--- START Page text ---

Hits is a greatest hits collection by the English rock band Pulp, released in November 2002.

Background
As a collection, Hits only covers Pulp's singles from the early 1990s when they hit the mainstream, although the band had existed in one form or another since 1978.

Hits includes all of Pulp's A-sides released from "Babies" in 1992 to "Bad Cover Version" in 2002, with the exception of "Mis-Shapes" from Different Class, apparently because, by the time the compilation was released, the band could no longer stand the song. In its place is "Underwear", an album track from Different Class.

The tracklisting is ordered chronologically by release date, with the exception of Pulp's last single "Bad Cover Version", which instead appears between "The Trees" and "Sunrise" (the latter two tracks having originally been released together as a double A-side single).

Two other singles, "Common People" and "Disco 2000", are presented in their Different Class album mixes rather than their more familiar (but since deleted) "hit" single versions.

The first and second singles, "Babies" and "Razzmatazz", were originally released on Pulp's previous record label, Gift Records. The rest of the singles were released after the band signed to Island Records.

--- END Page text ---

Direction:
Continue the text about the Pulp compilation Hits, starting after its last sentence.

--- START Provided data ---

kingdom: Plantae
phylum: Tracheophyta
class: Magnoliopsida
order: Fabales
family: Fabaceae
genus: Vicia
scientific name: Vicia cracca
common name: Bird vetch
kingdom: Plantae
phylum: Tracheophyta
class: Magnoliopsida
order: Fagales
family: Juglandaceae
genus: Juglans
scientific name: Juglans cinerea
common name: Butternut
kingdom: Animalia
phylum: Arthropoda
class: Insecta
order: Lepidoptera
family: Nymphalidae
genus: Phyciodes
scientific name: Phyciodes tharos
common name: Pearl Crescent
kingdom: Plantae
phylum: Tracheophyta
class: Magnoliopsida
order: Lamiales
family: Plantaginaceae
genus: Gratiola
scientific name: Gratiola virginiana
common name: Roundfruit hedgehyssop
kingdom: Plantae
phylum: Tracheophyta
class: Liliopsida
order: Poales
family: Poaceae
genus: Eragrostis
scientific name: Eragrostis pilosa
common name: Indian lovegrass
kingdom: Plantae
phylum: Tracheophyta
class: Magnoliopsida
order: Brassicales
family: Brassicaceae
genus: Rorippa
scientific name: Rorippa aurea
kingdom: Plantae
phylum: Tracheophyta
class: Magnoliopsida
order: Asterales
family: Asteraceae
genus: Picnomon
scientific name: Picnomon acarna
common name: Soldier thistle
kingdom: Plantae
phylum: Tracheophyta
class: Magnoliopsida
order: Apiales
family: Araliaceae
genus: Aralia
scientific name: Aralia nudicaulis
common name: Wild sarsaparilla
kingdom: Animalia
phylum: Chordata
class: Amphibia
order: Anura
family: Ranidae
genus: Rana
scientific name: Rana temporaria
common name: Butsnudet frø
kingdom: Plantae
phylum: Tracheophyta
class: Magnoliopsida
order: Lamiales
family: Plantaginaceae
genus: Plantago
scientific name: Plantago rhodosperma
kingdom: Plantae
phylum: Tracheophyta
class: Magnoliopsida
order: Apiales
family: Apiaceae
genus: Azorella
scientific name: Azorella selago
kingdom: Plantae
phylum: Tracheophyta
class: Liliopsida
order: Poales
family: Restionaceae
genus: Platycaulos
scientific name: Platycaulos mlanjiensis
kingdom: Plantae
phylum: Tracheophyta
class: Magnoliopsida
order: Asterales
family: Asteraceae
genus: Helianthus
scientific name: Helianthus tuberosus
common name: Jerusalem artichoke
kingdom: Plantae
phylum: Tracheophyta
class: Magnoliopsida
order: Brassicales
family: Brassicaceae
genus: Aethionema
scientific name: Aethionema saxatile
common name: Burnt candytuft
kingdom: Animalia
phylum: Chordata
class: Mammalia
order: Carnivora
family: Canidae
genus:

--- END Provided data ---

Result of the task:
The band were contractually obligated to record a new song for inclusion on Hits. The resulting song, "Last Day of the Miners' Strike", appears as the last track on the album. It contains a sample of "South American Getaway" by Burt Bacharach, and refers to the UK miner's strike of 1984–1985.

An accompanying DVD was also released under the same title, featuring the band's promotional videos from the same era, a number of live performances, documentaries and short movies.

Track listing

CD

Note: "Underwear" appears on the UK version of the album only – however it is listed in error on the sleeve of the Canadian version.

DVD

Short films
''Do You Remember the First Time? (documentary)
"Babies" (spoken word version)
This Is Hardcore (documentary)

Home movies
TV Madness
Sheffield Bands
Home Movies
Catcliffe

Personnel
Ed Buller – producer (tracks: 1 to 4), mixing (tracks: 1, 3, 4)
Chris Thomas – producer (tracks: 5 to 13)
Scott Walker – producer (tracks: 14 to 16)
Peter Walsh – co-producer (tracks: 14 to 16)
Cameron Craig – producer (track 17)
Tim Burrell – mastering
Jarvis Cocker – art direction
Peter Saville – art direction
Simon Periton – cover image
Howard Wakefield – design
Willie Seldon – photography

Certifications

References

External links

Hits at YouTube (streamed copy where licensed)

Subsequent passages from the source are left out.